1016 Anitra

Discovery
- Discovered by: K. Reinmuth
- Discovery site: Heidelberg Obs.
- Discovery date: 31 January 1924

Designations
- Pronunciation: /əˈniːtrə/
- Named after: fictional character in drama Peer Gynt
- Alternative designations: 1924 QG · 1929 TE_{1}
- Minor planet category: main-belt · (inner) Flora

Orbital characteristics
- Epoch 4 September 2017 (JD 2458000.5)
- Uncertainty parameter 0
- Observation arc: 93.42 yr (34,123 days)
- Aphelion: 2.5035 AU
- Perihelion: 1.9356 AU
- Semi-major axis: 2.2196 AU
- Eccentricity: 0.1279
- Orbital period (sidereal): 3.31 yr (1,208 days)
- Mean anomaly: 176.01°
- Mean motion: 0° 17^{m} 53.16^{s} / day
- Inclination: 6.0352°
- Longitude of ascending node: 8.8588°
- Argument of perihelion: 53.320°
- Known satellites: 1

Physical characteristics
- Dimensions: 9.539±0.078 km 10.302±0.068 km 12.97 km (calculated)
- Synodic rotation period: 5.928±0.001 h 5.9288±0.0005 h 5.929±0.001 h 5.9295±0.0005 h 5.92951 h 5.9294±0.0001 h 5.9300±0.0001 h 5.930 h 5.93 h 5.9301±0.0003 h
- Geometric albedo: 0.20 (assumed) 0.2728±0.0572 0.308±0.048
- Spectral type: SMASS = S · S
- Absolute magnitude (H): 11.8 · 11.9 · 12.0

= 1016 Anitra =

Asteroid

1016 Anitra, provisional designation , is a stony Florian asteroid and suspected asynchronous binary system from the inner regions of the asteroid belt, approximately 10 kilometers in diameter.

It was discovered on 31 January 1924, by German astronomer Karl Reinmuth at the Heidelberg-Königstuhl State Observatory in southwest Germany. The asteroid was likely named after the fictional character Anitra from Henrik Ibsen's drama Peer Gynt.

== Orbit and classification ==

Anitra is a member of the Flora family (402), a giant asteroid family and the largest family of stony asteroids in the main-belt.

It orbits the Sun in the inner main-belt at a distance of 1.9–2.5 AU once every 3 years and 4 months (1,208 days). Its orbit has an eccentricity of 0.13 and an inclination of 6° with respect to the ecliptic. The asteroid's observation arc begins at Heidelberg, 12 days after to its official discovery observation.
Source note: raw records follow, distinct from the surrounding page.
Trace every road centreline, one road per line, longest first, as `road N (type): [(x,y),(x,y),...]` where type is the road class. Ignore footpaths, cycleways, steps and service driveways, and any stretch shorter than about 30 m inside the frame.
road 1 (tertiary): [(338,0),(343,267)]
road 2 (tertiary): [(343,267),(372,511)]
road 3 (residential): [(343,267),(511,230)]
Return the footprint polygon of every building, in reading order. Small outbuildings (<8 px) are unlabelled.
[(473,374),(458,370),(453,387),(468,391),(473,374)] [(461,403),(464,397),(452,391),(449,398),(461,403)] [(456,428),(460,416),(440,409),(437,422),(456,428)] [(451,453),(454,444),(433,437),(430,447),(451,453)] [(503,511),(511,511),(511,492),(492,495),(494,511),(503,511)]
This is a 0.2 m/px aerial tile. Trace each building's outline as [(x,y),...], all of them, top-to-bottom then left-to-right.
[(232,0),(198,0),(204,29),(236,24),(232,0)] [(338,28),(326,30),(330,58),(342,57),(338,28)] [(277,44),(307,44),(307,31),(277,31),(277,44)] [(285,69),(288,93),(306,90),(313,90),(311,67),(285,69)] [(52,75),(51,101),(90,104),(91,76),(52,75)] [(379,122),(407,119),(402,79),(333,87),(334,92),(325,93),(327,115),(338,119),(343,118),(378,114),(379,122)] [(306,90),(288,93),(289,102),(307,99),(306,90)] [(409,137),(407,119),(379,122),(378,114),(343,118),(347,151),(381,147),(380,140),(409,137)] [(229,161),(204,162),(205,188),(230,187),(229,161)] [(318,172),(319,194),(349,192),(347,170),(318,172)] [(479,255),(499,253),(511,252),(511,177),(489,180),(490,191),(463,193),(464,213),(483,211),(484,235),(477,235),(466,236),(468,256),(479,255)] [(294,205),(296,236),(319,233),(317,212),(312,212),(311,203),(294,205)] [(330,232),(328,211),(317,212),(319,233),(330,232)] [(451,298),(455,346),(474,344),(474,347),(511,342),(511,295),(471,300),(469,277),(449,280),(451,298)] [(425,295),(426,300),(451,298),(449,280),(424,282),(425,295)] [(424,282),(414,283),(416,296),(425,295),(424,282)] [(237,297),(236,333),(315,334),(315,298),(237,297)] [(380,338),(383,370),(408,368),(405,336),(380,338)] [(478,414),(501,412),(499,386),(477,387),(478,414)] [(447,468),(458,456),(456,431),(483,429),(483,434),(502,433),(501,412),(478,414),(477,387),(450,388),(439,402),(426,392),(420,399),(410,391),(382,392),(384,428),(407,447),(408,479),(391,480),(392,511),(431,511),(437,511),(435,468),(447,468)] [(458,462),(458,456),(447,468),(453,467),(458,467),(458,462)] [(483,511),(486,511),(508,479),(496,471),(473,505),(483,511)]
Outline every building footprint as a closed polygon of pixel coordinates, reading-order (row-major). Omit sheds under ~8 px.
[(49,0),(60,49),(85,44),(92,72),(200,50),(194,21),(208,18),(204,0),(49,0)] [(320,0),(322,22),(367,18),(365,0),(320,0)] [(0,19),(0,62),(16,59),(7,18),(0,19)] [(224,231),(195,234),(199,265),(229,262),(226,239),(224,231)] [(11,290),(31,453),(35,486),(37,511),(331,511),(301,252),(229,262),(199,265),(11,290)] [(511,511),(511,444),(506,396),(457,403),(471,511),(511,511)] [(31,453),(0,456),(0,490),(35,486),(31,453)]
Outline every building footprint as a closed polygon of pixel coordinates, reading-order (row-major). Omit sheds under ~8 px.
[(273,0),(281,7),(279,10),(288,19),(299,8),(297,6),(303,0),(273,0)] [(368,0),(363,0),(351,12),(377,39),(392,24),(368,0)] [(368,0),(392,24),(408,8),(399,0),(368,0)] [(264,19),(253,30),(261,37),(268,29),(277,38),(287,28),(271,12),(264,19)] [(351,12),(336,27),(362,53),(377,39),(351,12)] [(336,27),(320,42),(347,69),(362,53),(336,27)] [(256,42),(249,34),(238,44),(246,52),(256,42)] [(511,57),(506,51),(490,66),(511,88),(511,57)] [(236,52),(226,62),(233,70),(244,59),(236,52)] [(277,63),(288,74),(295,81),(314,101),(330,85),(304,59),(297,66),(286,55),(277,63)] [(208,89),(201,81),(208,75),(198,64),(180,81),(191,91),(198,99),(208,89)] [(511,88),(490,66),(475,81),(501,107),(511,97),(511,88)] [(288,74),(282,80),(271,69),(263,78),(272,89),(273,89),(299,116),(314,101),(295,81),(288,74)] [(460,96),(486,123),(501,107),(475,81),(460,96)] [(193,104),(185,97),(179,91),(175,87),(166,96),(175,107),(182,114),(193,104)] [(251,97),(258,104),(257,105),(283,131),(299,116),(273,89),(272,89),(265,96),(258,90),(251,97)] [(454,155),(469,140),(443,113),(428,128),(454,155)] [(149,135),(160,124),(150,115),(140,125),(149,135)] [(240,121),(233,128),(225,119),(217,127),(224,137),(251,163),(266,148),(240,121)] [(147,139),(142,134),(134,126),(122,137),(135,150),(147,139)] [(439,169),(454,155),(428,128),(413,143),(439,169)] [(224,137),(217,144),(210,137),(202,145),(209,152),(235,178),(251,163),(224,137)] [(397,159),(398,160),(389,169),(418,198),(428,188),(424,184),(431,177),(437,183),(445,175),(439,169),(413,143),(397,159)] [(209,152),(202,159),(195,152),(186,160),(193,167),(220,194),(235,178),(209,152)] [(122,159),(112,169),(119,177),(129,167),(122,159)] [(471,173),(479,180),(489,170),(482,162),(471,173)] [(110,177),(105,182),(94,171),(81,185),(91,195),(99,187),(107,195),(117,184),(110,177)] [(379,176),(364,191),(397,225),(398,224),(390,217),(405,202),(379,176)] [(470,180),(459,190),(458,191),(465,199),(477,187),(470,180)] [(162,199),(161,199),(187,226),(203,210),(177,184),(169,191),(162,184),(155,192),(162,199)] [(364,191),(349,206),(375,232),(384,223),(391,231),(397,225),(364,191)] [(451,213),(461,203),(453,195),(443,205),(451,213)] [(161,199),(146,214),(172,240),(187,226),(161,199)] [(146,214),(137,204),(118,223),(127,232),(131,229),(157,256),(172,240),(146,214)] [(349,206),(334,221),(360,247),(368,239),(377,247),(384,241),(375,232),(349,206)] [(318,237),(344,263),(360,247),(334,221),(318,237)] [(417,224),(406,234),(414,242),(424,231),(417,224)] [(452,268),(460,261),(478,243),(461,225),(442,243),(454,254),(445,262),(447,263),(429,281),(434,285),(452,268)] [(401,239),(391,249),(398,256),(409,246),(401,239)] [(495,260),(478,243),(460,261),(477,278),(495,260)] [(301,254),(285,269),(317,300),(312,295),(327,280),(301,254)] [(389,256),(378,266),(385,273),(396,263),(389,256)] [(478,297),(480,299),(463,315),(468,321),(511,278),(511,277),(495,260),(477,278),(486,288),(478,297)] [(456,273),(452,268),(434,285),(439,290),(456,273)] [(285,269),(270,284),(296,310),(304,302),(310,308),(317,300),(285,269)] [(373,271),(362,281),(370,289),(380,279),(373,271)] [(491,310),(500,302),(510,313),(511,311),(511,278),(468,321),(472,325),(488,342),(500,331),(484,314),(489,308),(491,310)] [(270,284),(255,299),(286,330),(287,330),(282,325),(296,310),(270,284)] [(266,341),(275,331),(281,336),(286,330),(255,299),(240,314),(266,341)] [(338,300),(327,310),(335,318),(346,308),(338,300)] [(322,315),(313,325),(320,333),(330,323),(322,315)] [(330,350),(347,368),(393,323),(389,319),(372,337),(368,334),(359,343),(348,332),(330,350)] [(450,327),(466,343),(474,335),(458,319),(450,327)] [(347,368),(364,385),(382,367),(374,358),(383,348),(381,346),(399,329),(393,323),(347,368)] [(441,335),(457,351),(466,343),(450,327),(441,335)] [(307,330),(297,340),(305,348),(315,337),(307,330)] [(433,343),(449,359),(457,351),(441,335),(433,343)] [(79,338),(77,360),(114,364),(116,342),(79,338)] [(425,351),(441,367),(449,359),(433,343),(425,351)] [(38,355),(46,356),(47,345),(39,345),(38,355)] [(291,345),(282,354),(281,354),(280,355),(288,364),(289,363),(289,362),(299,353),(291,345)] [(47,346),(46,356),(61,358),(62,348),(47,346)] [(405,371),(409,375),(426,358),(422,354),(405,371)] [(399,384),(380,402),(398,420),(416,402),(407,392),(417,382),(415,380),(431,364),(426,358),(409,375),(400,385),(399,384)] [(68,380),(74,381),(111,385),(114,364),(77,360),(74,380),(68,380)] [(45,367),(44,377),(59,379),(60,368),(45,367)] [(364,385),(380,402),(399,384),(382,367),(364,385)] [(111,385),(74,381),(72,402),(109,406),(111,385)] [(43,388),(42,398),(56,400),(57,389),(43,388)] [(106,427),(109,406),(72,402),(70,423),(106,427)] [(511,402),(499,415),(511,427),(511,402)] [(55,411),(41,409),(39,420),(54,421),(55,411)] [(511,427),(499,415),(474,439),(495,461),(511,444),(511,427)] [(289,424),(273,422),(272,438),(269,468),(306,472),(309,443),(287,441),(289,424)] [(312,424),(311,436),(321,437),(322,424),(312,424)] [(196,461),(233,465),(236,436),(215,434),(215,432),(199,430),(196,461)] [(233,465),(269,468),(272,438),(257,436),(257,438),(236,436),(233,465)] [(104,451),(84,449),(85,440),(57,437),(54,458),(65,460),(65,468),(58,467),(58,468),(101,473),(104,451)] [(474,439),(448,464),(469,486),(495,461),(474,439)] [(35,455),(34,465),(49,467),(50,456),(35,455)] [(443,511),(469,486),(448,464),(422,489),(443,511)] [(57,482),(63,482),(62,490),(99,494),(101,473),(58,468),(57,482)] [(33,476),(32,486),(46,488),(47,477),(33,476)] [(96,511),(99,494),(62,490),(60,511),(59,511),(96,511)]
== Physical characteristics ==

In the SMASS classification, Anitra is a common, stony S-type asteroid.

=== Rotation period ===

In November 2015, a rotational lightcurve of Anitra was obtained from photometric observations by an international collaborations of astronomers who combined their observational results. Lightcurve analysis gave a rotation period of 5.92951 hours with a brightness amplitude of 0.30 magnitude (U=3).

=== Binary system ===

Anitra is a suspected asynchronous binary asteroid, a system with a fairly large separation, for which tidal forces have been insufficient to synchronize the periods within the system's lifetime. The likely minor-planet moon has a rotation period of 2.609 hours and is thought to orbit its primary every 240 hours. The results, however, are still tentative. More than 100 known binaries from the asteroid belt have already been discovered.

=== Diameter and albedo ===

According to the survey carried out by the NEOWISE mission of NASA's Wide-field Infrared Survey Explorer, Anitra measures 9.539 and 10.302 kilometers in diameter and its surface has an albedo of 0.2728 and 0.308, respectively.

The Collaborative Asteroid Lightcurve Link assumes a standard albedo for stony S-type asteroids of 0.20 and calculates a diameter of 12.97 kilometers based on an absolute magnitude of 11.8.

== Naming ==

This minor planet was probably named after the Arabian dancer Anitra, daughter of a Bedouin chief in Henrik Ibsen's drama Peer Gynt, a five-act play in verse. The music was composed by Edvard Grieg who named one piece "Anitra's Dance". The minor planets and are named after Grieg and Ibsen, respectively.

The official naming citation is based on research by Lutz Schmadel and feedback from astronomers R. Bremer and I. van Houten-Groeneveld.